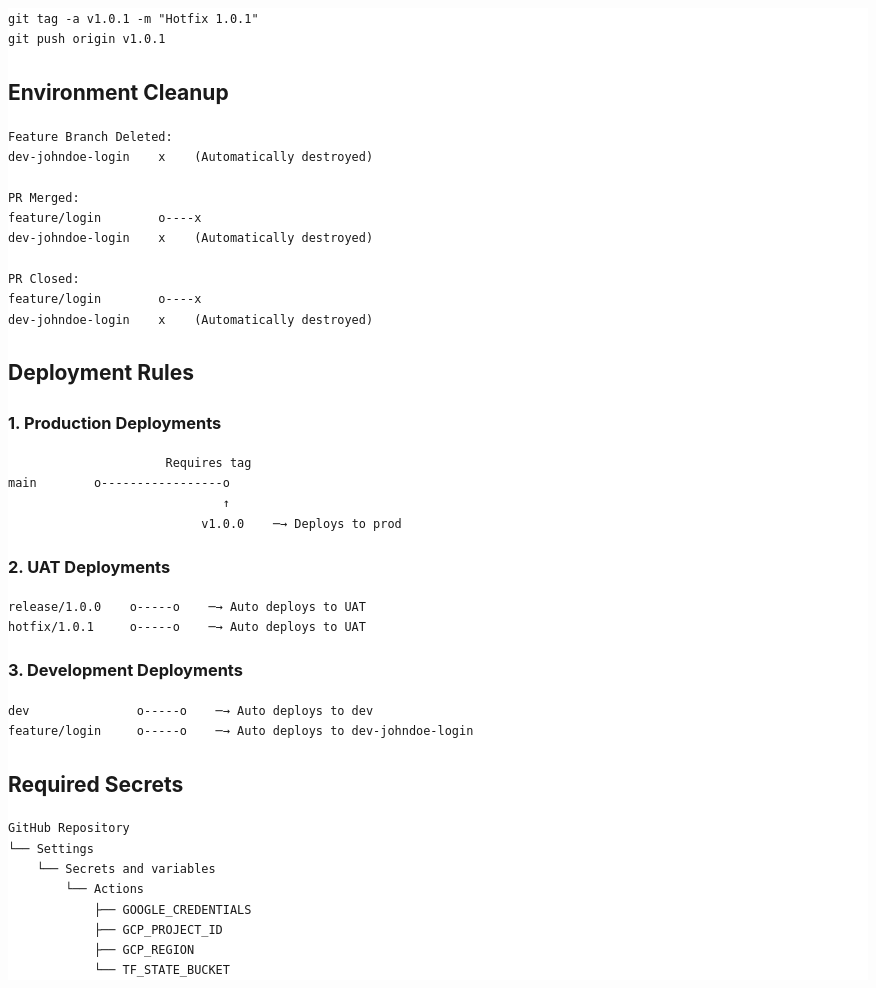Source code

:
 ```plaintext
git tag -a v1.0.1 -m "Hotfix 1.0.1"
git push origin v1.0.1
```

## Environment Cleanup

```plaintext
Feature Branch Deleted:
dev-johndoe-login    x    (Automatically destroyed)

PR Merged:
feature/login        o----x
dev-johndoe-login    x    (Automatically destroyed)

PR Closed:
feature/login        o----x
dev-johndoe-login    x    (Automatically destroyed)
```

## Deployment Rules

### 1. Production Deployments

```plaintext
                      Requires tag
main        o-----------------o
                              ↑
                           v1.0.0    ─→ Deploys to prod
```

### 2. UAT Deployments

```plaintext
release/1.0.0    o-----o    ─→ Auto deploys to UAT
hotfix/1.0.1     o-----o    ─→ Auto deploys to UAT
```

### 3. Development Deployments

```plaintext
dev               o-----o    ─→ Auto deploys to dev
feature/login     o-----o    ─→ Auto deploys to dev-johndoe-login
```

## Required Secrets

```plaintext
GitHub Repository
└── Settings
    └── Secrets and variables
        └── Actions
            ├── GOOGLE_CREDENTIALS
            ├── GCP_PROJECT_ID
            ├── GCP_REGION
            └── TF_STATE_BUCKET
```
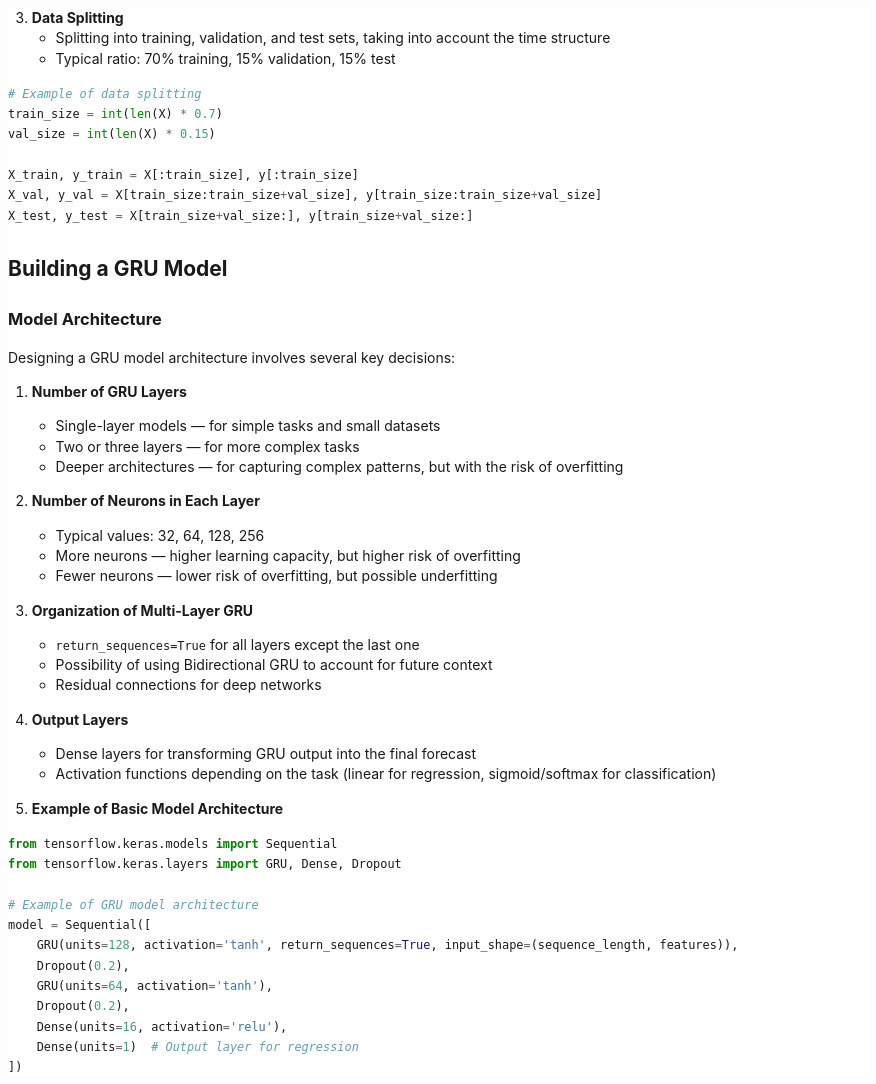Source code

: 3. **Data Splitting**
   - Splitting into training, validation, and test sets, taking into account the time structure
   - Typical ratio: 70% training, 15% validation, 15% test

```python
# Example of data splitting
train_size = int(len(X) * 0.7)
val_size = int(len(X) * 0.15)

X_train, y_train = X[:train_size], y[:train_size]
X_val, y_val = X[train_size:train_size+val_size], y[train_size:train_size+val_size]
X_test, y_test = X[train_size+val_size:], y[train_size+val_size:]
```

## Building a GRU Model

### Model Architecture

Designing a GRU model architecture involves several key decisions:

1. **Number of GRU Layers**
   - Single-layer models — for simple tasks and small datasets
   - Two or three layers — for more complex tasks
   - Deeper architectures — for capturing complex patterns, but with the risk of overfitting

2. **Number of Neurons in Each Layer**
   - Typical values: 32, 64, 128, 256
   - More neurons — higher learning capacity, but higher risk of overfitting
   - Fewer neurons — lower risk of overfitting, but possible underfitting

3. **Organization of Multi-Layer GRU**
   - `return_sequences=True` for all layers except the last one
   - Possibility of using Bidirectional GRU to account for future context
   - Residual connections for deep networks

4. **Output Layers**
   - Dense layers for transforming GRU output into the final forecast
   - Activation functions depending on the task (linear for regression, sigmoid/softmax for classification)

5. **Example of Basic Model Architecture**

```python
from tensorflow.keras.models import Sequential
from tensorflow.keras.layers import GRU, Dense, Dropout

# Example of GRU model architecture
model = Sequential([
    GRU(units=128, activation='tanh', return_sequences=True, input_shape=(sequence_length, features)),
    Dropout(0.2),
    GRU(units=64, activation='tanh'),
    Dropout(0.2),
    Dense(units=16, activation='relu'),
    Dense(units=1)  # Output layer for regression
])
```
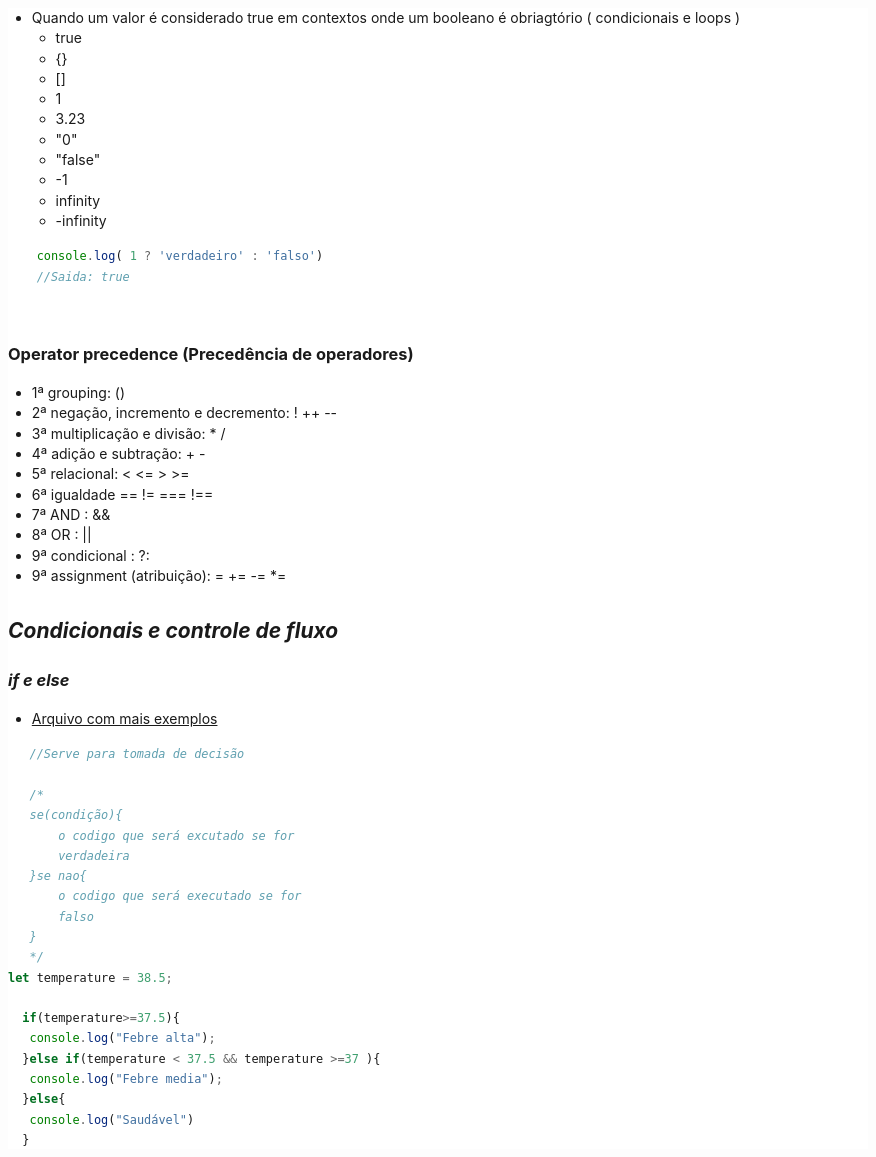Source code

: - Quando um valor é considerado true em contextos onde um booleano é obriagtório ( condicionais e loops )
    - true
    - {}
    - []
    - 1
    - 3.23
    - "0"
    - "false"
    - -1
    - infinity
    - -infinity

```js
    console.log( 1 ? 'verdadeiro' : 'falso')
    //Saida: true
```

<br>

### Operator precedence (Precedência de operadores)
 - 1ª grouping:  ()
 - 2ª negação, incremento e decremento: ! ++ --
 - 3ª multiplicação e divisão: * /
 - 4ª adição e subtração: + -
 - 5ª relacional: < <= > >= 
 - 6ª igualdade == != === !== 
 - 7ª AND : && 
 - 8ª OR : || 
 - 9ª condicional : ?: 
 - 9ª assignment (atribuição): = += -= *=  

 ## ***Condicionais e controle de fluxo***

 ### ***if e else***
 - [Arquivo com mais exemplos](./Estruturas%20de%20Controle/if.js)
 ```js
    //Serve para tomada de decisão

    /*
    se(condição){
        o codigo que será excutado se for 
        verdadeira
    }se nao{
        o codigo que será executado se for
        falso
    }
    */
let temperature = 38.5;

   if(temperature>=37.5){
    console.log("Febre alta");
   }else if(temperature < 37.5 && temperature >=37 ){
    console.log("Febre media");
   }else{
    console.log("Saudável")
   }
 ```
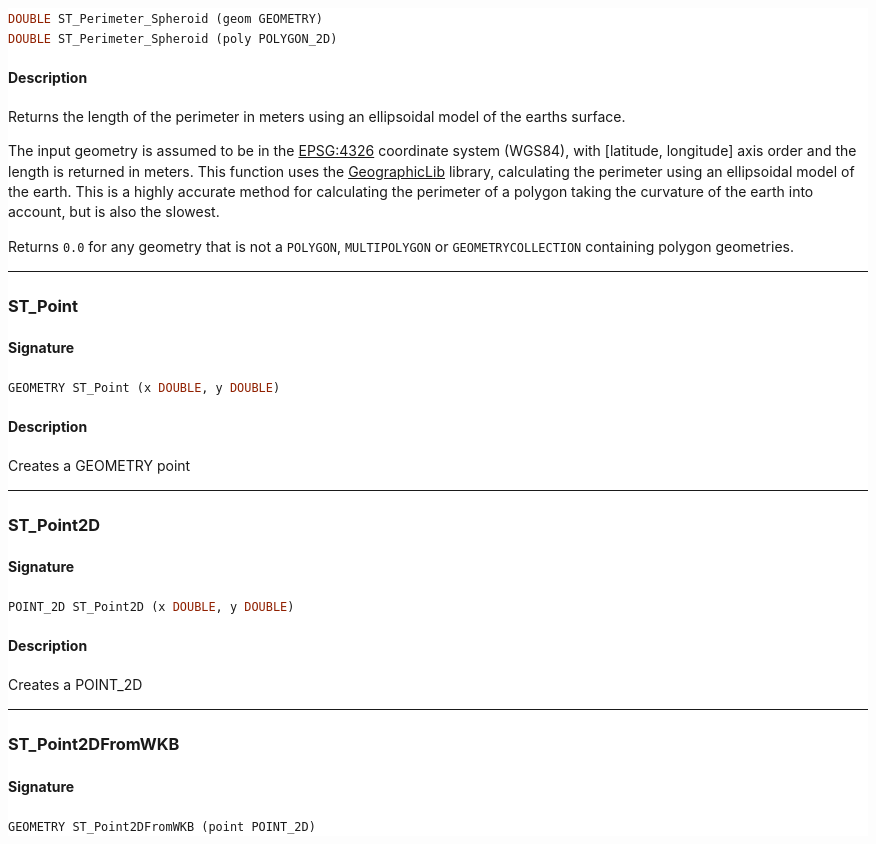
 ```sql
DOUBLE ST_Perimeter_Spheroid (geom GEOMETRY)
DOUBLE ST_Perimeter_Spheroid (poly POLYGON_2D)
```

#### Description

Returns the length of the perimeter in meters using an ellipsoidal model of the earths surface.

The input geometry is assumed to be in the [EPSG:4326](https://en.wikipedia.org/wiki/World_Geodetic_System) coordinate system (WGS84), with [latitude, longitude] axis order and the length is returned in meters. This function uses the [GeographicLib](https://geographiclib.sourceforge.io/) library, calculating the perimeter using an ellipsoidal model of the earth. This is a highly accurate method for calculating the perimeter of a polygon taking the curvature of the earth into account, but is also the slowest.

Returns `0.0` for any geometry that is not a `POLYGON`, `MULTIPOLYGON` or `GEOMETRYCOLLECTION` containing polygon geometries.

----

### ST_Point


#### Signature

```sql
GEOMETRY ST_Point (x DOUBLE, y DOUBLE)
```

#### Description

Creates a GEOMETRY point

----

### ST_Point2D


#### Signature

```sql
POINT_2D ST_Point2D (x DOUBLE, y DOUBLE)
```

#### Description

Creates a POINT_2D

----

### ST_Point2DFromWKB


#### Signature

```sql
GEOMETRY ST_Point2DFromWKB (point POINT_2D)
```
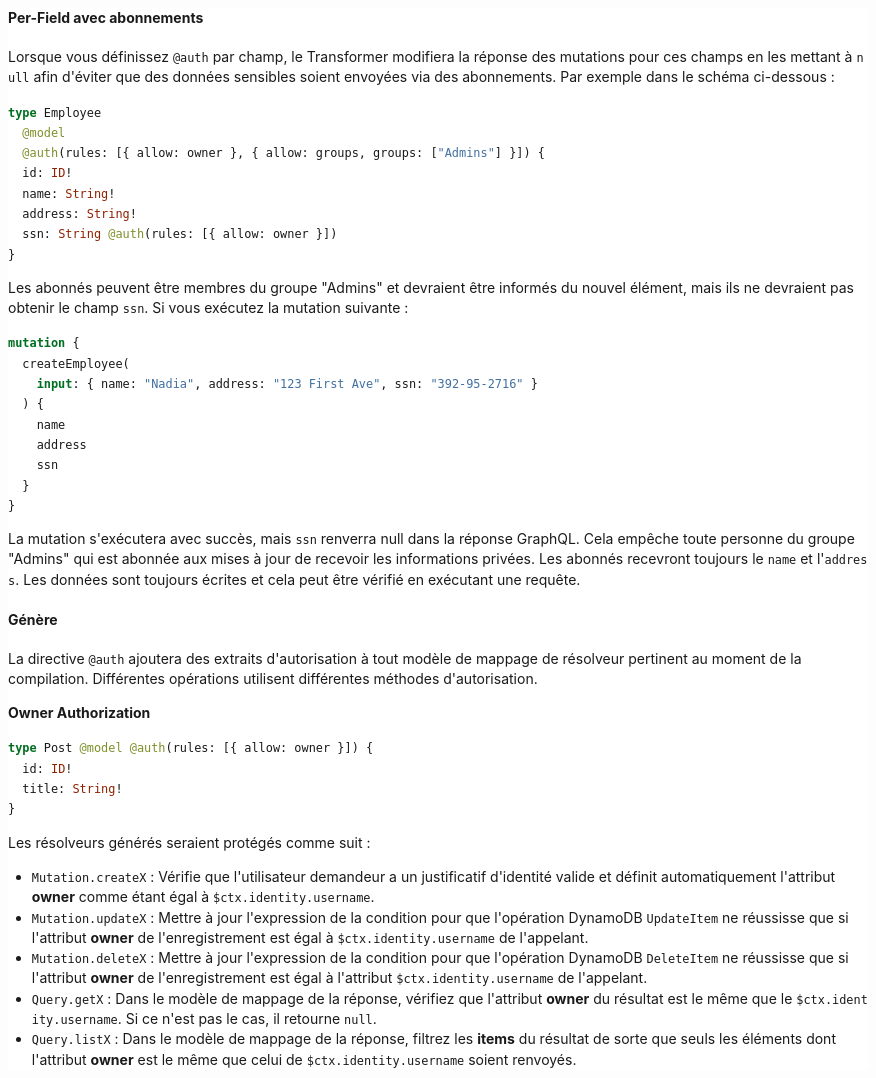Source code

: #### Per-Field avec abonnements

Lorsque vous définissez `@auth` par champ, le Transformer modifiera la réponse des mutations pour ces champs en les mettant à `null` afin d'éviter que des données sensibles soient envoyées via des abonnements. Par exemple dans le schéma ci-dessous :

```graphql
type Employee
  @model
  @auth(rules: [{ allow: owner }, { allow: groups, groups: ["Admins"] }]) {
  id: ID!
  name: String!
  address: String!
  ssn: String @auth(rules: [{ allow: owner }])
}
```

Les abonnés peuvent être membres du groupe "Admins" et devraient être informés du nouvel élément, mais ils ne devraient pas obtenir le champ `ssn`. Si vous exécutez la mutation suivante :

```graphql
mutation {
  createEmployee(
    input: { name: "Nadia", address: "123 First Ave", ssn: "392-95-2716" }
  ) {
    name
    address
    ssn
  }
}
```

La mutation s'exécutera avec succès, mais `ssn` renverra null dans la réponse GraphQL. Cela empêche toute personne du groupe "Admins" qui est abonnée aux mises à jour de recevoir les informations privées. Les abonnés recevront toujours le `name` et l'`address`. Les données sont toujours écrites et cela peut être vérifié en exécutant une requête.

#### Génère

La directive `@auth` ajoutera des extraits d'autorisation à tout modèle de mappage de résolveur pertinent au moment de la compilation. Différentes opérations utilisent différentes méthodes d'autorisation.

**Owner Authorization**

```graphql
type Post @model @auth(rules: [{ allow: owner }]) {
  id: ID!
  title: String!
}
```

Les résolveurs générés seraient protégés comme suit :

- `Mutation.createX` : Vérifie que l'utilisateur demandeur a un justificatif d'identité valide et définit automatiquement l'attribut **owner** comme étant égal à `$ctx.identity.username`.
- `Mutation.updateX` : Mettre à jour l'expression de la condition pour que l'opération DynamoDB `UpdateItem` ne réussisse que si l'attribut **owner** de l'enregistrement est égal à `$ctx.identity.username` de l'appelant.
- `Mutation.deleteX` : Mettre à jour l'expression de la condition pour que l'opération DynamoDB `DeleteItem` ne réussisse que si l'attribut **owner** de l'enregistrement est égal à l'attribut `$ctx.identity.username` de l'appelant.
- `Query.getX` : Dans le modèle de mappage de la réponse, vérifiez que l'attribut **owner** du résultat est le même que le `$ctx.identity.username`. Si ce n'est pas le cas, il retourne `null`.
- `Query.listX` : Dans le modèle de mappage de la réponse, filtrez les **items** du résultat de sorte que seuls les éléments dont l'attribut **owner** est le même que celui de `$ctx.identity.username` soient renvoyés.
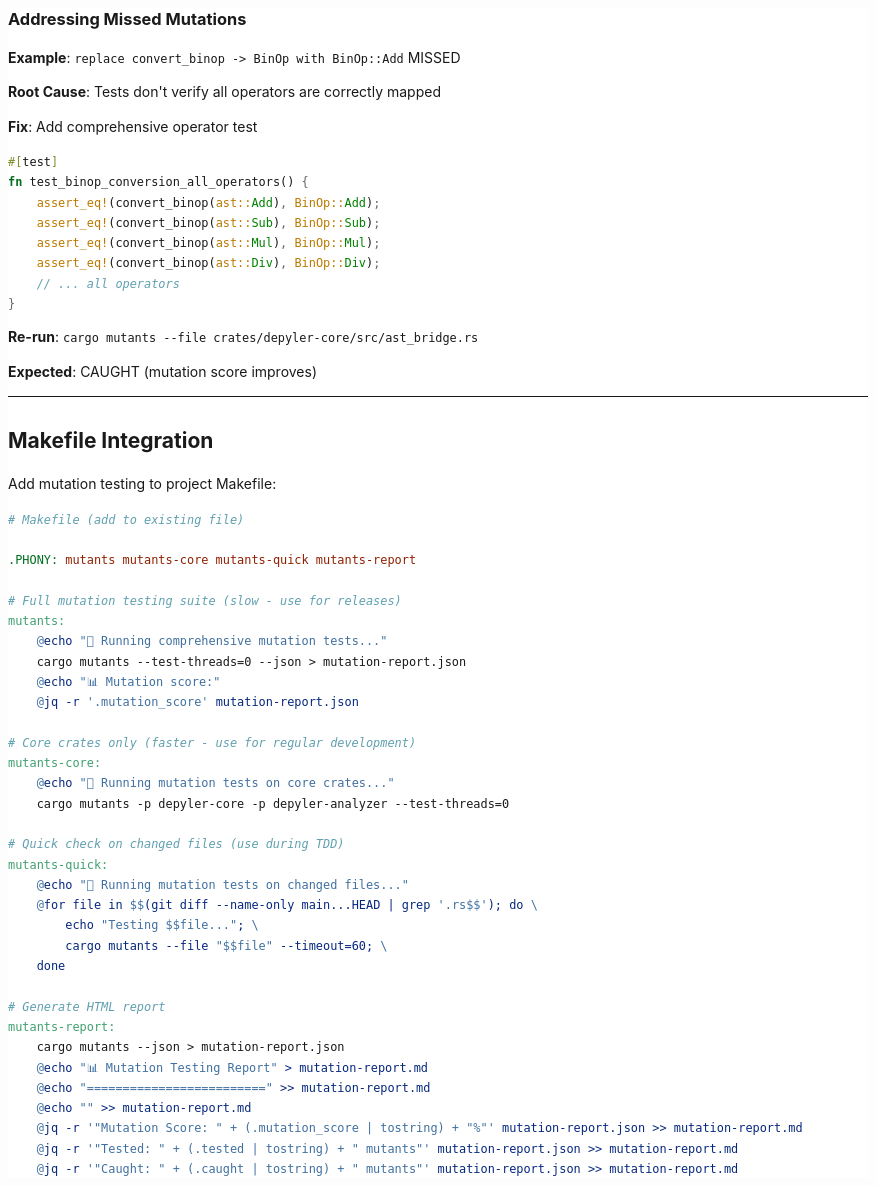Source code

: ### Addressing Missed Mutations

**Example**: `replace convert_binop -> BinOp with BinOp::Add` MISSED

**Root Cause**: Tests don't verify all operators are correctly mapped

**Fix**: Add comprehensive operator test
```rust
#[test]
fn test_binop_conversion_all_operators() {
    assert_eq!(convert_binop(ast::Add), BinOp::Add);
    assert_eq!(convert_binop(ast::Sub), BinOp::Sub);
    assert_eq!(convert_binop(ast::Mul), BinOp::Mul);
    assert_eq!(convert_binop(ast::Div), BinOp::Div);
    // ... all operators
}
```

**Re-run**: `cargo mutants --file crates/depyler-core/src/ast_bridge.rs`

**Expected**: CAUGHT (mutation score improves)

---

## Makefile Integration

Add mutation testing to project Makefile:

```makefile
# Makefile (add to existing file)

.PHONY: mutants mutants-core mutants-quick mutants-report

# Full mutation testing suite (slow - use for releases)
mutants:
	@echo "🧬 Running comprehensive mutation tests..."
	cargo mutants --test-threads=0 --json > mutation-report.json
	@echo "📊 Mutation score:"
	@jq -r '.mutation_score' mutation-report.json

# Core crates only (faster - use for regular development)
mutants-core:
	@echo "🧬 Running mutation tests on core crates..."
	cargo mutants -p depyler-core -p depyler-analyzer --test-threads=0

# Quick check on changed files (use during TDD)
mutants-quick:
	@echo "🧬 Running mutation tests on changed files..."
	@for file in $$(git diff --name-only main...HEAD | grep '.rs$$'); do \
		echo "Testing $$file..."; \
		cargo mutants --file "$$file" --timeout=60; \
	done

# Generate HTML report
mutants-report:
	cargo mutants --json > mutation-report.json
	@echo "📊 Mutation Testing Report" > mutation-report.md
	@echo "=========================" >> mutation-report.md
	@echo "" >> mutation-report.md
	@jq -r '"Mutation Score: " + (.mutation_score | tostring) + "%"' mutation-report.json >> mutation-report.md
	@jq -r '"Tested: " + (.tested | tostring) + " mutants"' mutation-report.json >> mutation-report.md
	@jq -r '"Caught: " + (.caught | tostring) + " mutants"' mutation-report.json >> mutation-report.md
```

+--

▸ **WHAT YOU SHOULD DO**
Go back to the listing above. Copy word for word the lines from the one with "condicionais e loops )" through the one with "- 9ª condicional", and nothing more.

▸ **EXERCISE RESULT**
: - Quando um valor é considerado true em contextos onde um booleano é obriagtório ( condicionais e loops )
    - true
    - {}
    - []
    - 1
    - 3.23
    - "0"
    - "false"
    - -1
    - infinity
    - -infinity

```js
    console.log( 1 ? 'verdadeiro' : 'falso')
    //Saida: true
```

<br>

### Operator precedence (Precedência de operadores)
 - 1ª grouping:  ()
 - 2ª negação, incremento e decremento: ! ++ --
 - 3ª multiplicação e divisão: * /
 - 4ª adição e subtração: + -
 - 5ª relacional: < <= > >= 
 - 6ª igualdade == != === !== 
 - 7ª AND : && 
 - 8ª OR : || 
 - 9ª condicional : ?: 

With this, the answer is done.